I’m sorry to hear that you aren’t doing well Cherylclaire. The face pain and sneezing must be quite unpleasant. Today I had an appointment with a nurse who taught me how to self inject subcutaneously. I was pretty nervous about getting the needle in (psychological barrier) but I finally was able to get it in by inserting it in slowly. I’m pretty skinny and small so the needle hurt more. My doctor decided to order insulin needles so those should hurt much less. I feel more confident about administering the injections now and I’ll give myself another dose on friday (so every other day injection) and I’ll rotate spots so I don’t get scar tissue. Here’s to hoping I start feeling better. My fatigue is the worst it’s ever been but I’m pushing through it in the mean time.

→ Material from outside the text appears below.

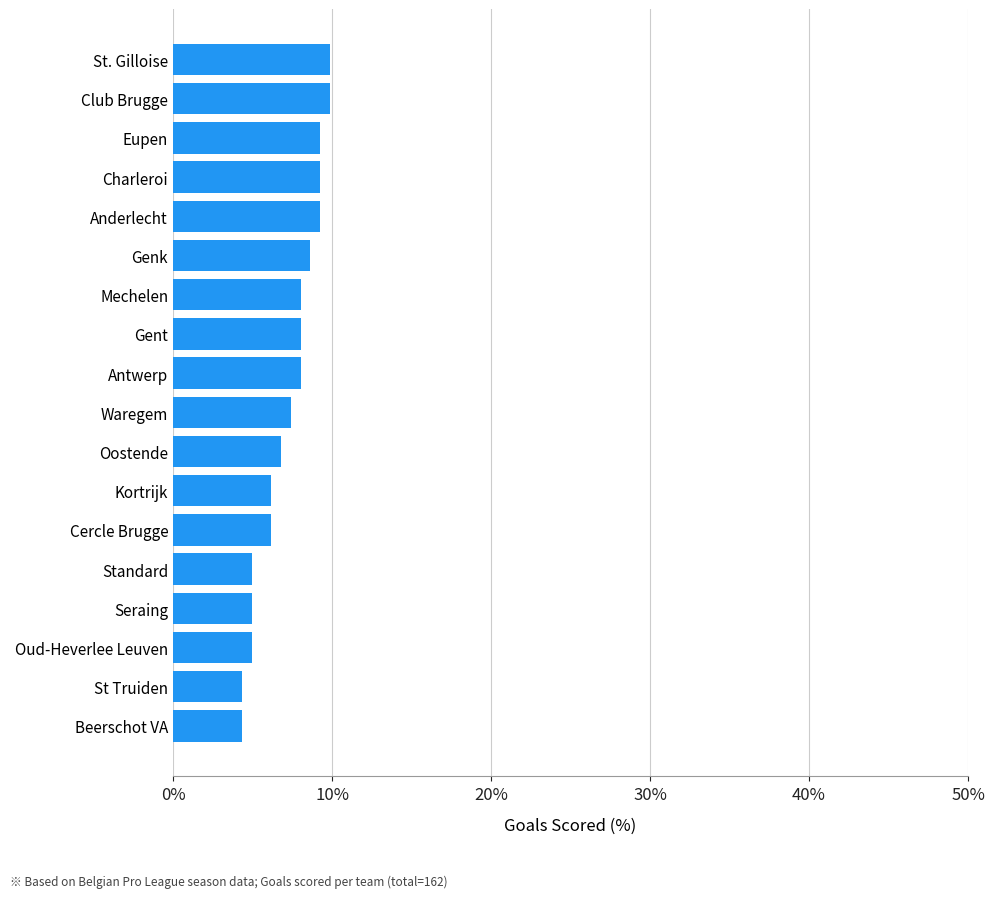

Reading top to bottom, extract all data points from this chart.

St. Gilloise=9.9	Club Brugge=9.9	Eupen=9.3	Charleroi=9.3	Anderlecht=9.3	Genk=8.6	Mechelen=8.0	Gent=8.0	Antwerp=8.0	Waregem=7.4	Oostende=6.8	Kortrijk=6.2	Cercle Brugge=6.2	Standard=4.9	Seraing=4.9	Oud-Heverlee Leuven=4.9	St Truiden=4.3	Beerschot VA=4.3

Like everything, if you wait long enough, it changes again ... today feels not so bad, just for the telling of it (or maybe in part, the Pascoe yesterday !) - still a relief to talk to people who know what this is really like. Just too many busy days the week before - always seems a payback involved.
Glad you had a nurse who was thinking of you and your needs, what you need to learn from her to avoid pain - it can't be easy the first time they do it, so they can imagine what it must be like the first time you do it yourself. Daunting.
EOD is what I started with when self injecting. Really only possible to do every other day yourself, given that surgeries are closed at weekends, despite this being the recommended starting point for those with neurological problems. Try not to think about reduction later on or put a deadline on this, just concentrate on getting back all you possibly can - and don't be disappointed if it is not immediate, it may take time and you will need to be persistant. This last piece of advice was given to me by a very lovely senior ENT consultant. He was absolutely right.
Wishing you the very best of luck. You know where to find us if you need to talk !
Sore throat, glands up, plus teeth/jaw/face pain (sinuses ?) - yes, exactly ! Thought I was over it, but a day late with Pascoe just a bridge too far !
Impatient with myself - how can I still be guaging this wrongly, seven years in ? So hard to plan anything. What do I want to do this weekend ? How can I say yet ?
Today a better one, despite rain. Went shopping - didn't walk anywhere though. Too wet and cold. This time last year, I was getting ready to go to Guernsey very early the next day. Ah, well....
If I clean my teeth and none of them wiggle or bleed, if I wash my hair and it doesn't come out like cobwebs in my hand, and if I can stand up long enough to dry myself and brush my hair - I'm still doing okay and no mirror required !
(That way I can kid myself that I'm blonde, 40ish and 5ft 10")
I have come a long long way - which makes the occasional "blip" that much more disappointing - an occasional reminder that this never really goes away.
At the time, the fear is always "Is it coming back ? Am I going "back there" ?"
Luckily, the answer is "NO".
In this particular case, I probably should have had a bit extra, coming out of illness, as I have done in the past, instead of putting off the injection because I felt too ill to bother with it.
Given the right frequency of B12 for your condition, given the monitoring of other potential problems: low ferritin, low folate, low vitamin D, thyroid problems etc , healthy eating and sleeping patterns, you can get this under your control.